**OPDRACHT:** Herschrijf het deel dat opent met de regel met "Indigo Denim –" en sluit met de regel met "synthetischen Kraftstoffen, betrieben", met "Spitzentechnologie" overal vervangen door "Hochtechnologie" en al het andere ongewijzigd. Laat de afbeeldingen weg.

**GEGEVENSFRAGMENTEN:**
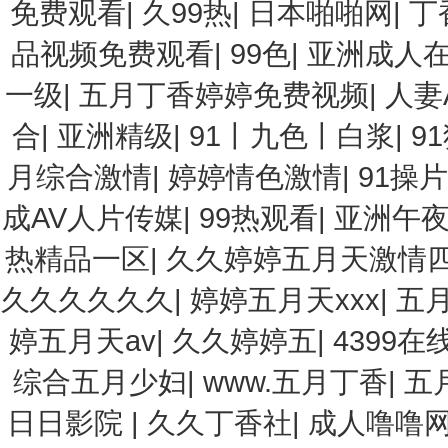
免费观看
|
久99热
|
日本啪啪网
|
丁
品视频免费观看
|
99色
|
亚洲成人在
一级
|
五月丁香婷婷免费视频
|
人妻
合
|
亚洲精级
|
91丨九色丨白浆
|
9
月综合激情
|
婷婷情色激情
|
91操片
成AV人片传媒
|
99热观看
|
亚洲午
热精品一区
|
久久婷婷五月天激情
久久久久久久
|
婷婷五月天xxx
|
五
婷五月天av
|
久久婷婷五
|
4399在
综合五月少妇
|
www.五月丁香
|
五
日日影院
|
久久丁香社
|
成人噜噜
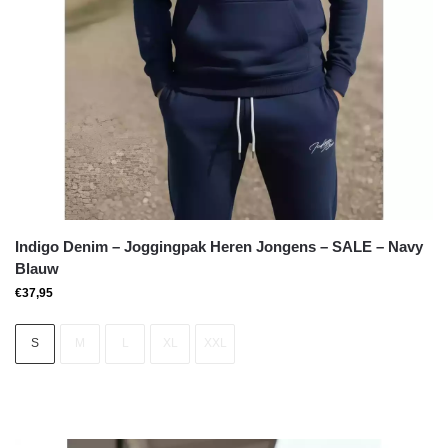
Indigo Denim – Joggingpak Heren Jongens – SALE – Navy
Blauw
€
37,95
S
M
L
XL
XXL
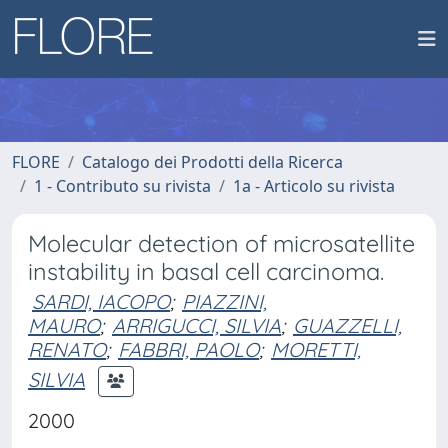
FLORE
Catalogo dei Prodotti della Ricerca
1 - Contributo su rivista
1a - Articolo su rivista
Molecular detection of microsatellite
instability in basal cell carcinoma.
SARDI, IACOPO
;
PIAZZINI,
MAURO
;
ARRIGUCCI, SILVIA
;
GUAZZELLI,
RENATO
;
FABBRI, PAOLO
;
MORETTI,
SILVIA
2000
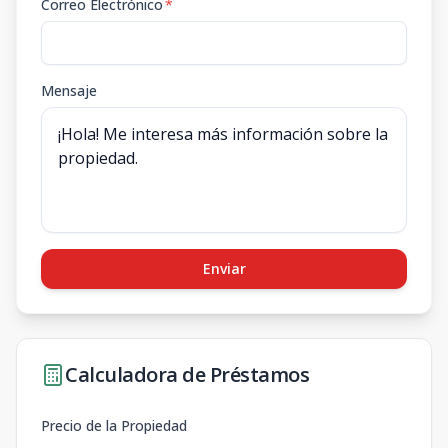
Correo Electrónico
*
Mensaje
Enviar
Calculadora de Préstamos
Precio de la Propiedad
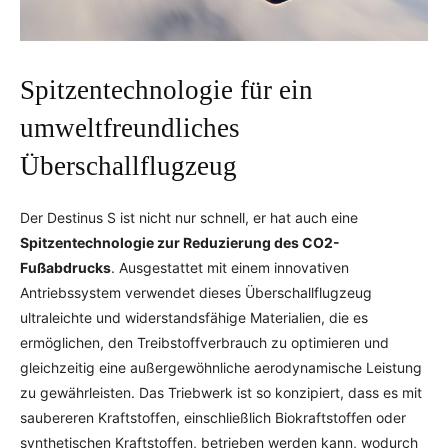
Spitzentechnologie für ein
umweltfreundliches
Überschallflugzeug
Der Destinus S ist nicht nur schnell, er hat auch eine
Spitzentechnologie zur Reduzierung des CO2-
Fußabdrucks
. Ausgestattet mit einem innovativen
Antriebssystem verwendet dieses Überschallflugzeug
ultraleichte und widerstandsfähige Materialien, die es
ermöglichen, den Treibstoffverbrauch zu optimieren und
gleichzeitig eine außergewöhnliche aerodynamische Leistung
zu gewährleisten. Das Triebwerk ist so konzipiert, dass es mit
saubereren Kraftstoffen, einschließlich Biokraftstoffen oder
synthetischen Kraftstoffen, betrieben werden kann, wodurch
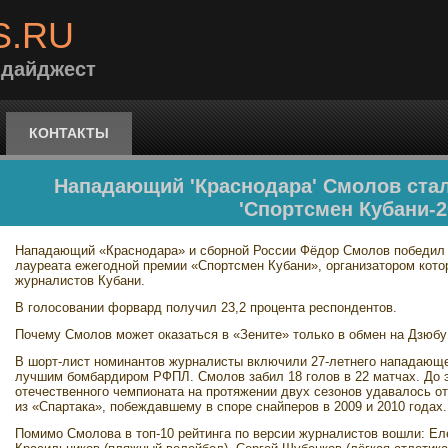
S.RU
 дайджест
КОНТАКТЫ
Нападающий 'Краснодара' Смолов ста
'Спортсмен Кубани-2
Нападающий «Краснодара» и сборной России Фёдор Смолов победил 
лауреата ежегодной премии «Спортсмен Кубани», организатором кот
журналистов Кубани.
В голосовании форвард получил 23,2 процента респондентов.
Почему Смолов может оказаться в «Зените» только в обмен на Дзюбу
В шорт-лист номинантов журналисты включили 27-летнего нападающего
лучшим бомбардиром РФПЛ. Смолов забил 18 голов в 22 матчах. До э
отечественного чемпионата на протяжении двух сезонов удавалось о
из «Спартака», побеждавшему в споре снайперов в 2009 и 2010 годах.
Помимо Смолова в топ-10 рейтинга по версии журналистов вошли: Ел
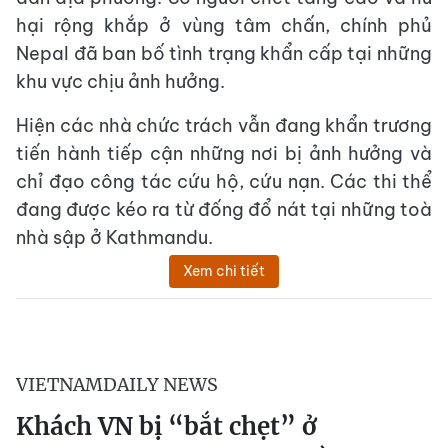
hại rộng khắp ở vùng tâm chấn, chính phủ
Nepal đã ban bố tình trạng khẩn cấp tại những
khu vực chịu ảnh hưởng.
Hiện các nhà chức trách vẫn đang khẩn trương
tiến hành tiếp cận những nơi bị ảnh hưởng và
chỉ đạo công tác cứu hộ, cứu nạn. Các thi thể
đang được kéo ra từ đống đổ nát tại những toà
nhà sập ở Kathmandu.
Xem chi tiết
VIETNAMDAILY NEWS
Khách VN bị “bắt chẹt” ở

**UITWERKING:**
Indigo Denim – Joggingpak Heren Jongens – SALE – Navy
Blauw
€
37,95
S
M
L
XL
XXL
FLORE
Catalogo dei Prodotti della Ricerca
1 - Contributo su rivista
1a - Articolo su rivista
Molecular detection of microsatellite
instability in basal cell carcinoma.
SARDI, IACOPO
;
PIAZZINI,
MAURO
;
ARRIGUCCI, SILVIA
;
GUAZZELLI,
RENATO
;
FABBRI, PAOLO
;
MORETTI,
SILVIA
2000
Correo Electrónico
*
Mensaje
Enviar
Calculadora de Préstamos
Precio de la Propiedad
Hochtechnologie für ein
umweltfreundliches
Überschallflugzeug
Der Destinus S ist nicht nur schnell, er hat auch eine
Hochtechnologie zur Reduzierung des CO2-
Fußabdrucks
. Ausgestattet mit einem innovativen
Antriebssystem verwendet dieses Überschallflugzeug
ultraleichte und widerstandsfähige Materialien, die es
ermöglichen, den Treibstoffverbrauch zu optimieren und
gleichzeitig eine außergewöhnliche aerodynamische Leistung
zu gewährleisten. Das Triebwerk ist so konzipiert, dass es mit
saubereren Kraftstoffen, einschließlich Biokraftstoffen oder
synthetischen Kraftstoffen, betrieben werden kann, wodurch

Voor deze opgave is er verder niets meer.